La Belgique, un exemple à suivre
Nos voisins européens comme la Belgique et les Pays-Bas sont beaucoup plus en avance que nous sur ce sujet. Les États-Unis sont aussi en avance dans le secteur du bâtiment.
Par exemple, la Belgique emploie 262 000 salariés pour l’économie circulaire soit plus de 7% de la population active du pays. L’Union Européenne attache une attention particulière au réemploi dans le bâtiment et plus particulièrement dans la construction, alors quand il s’agit de construire un nouveau siège pour le Conseil de l’Union Européenne à Bruxelles, il faut absolument des matériaux réutilisés !
Les architectes ont alors imaginé la façade du bâtiment composée de milliers de châssis de fenêtres. Les entreprises mandatées pour le chantier ont donc récupéré 3 000 châssis en chêne ou châtaigner issus de chacun des Etats membres pour couvrir les 3 890 m2 de façade.
Dans un quartier chic de la banlieue de Sydney, la façade de cette habitation a été imaginée à partir de tôles ondulées de récupération.
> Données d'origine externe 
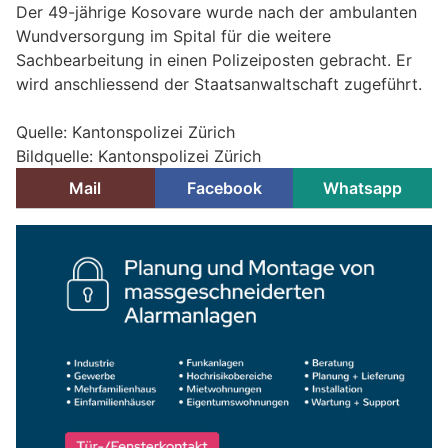
Der 49-jährige Kosovare wurde nach der ambulanten
Wundversorgung im Spital für die weitere
Sachbearbeitung in einen Polizeiposten gebracht. Er
wird anschliessend der Staatsanwaltschaft zugeführt.
Quelle: Kantonspolizei Zürich
Bildquelle: Kantonspolizei Zürich
Mail
Facebook
Whatsapp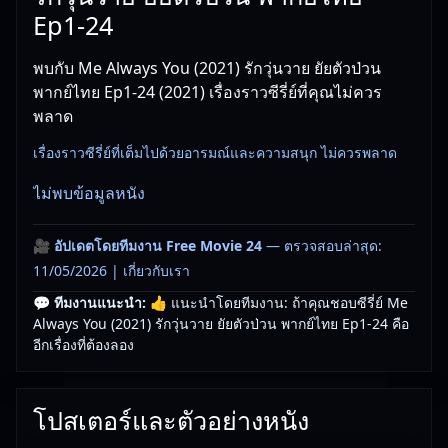
Ep1-24
พบกับ Me Always You (2021) รักวุ่นวาย ยัยตัวป่วน
พากย์ไทย Ep1-24 (2021) เรื่องราวซีรี่ย์ที่คุณไม่ควร
พลาด
เรื่องราวซีรี่ย์ที่เต็มไปด้วยอารมณ์และความสนุก ไม่ควรพลาด
ไม่พบข้อมูลหนัง
🎥
อัปเดตโดยทีมงาน Free Movie 24
— ตรวจสอบล่าสุด:
11/05/2026 |
เกี่ยวกับเรา
💬 ทีมงานแนะนำ:
👍 แนะนำโดยทีมงาน: ถ้าคุณชอบซีรี่ย์ Me
Always You (2021) รักวุ่นวาย ยัยตัวป่วน พากย์ไทย Ep1-24 คือ
อีกเรื่องที่ต้องลอง
โปสเตอร์และตัวอย่างหนัง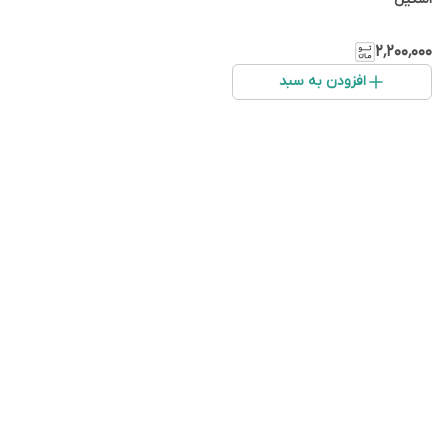
۲٬۲۰۰٬۰۰۰
افزودن به سبد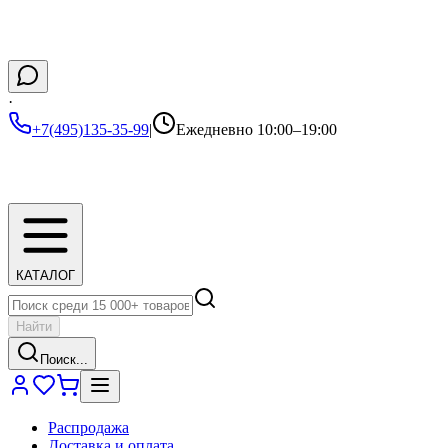
·
+7(495)135-35-99
|
Ежедневно 10:00–19:00
КАТАЛОГ
Найти
Поиск...
Распродажа
Доставка и оплата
Certaines sont mêmes rouillées. L’architecture retrace le passé ouvrier et industriel de la région de Sydney. Un bel exemple de réemploi !
La mission d’Articonnex pour le réemploi en France
Pour se développer en France, le secteur du réemploi des matériaux du second œuvre a besoin de pédagogie, de cas concrets et d’une forte visibilité. Les acteurs ont besoin de connaitre les filières de réemploi afin de se mettre en relation plus rapidement et localement, faciliter la circulation des matériaux sur le territoire et donc favoriser le réemploi. Les actions réalisées ont besoin d’être partagées sur tout le territoire français afin de démocratiser cette pratique et ainsi inciter le passage à l’action.
Au vu des initiatives locales et nationales, il n’est plus possible de dire qu’il n’y a pas de filières pour les matériaux neufs ou de réemploi dont le propriétaire d’un matériau n’a pas l’utilité.
Articonnex est une plateforme numérique simple qui permet aux artisans du bâtiment de se mettre en relation afin de s’échanger des matériaux de seconde main localement. Articonnex développe aussi ce magazine numérique pour informer les professionnels sur des sujets d’économie circulaire et de réemploi et diffuser les actions de réemploi réalisées.
La mission est simple de participer à la création de la filière afin que tout le monde agisse pour favoriser ce réemploi et ainsi diminuer considérablement les quantités de déchets dans le secteur du bâtiment.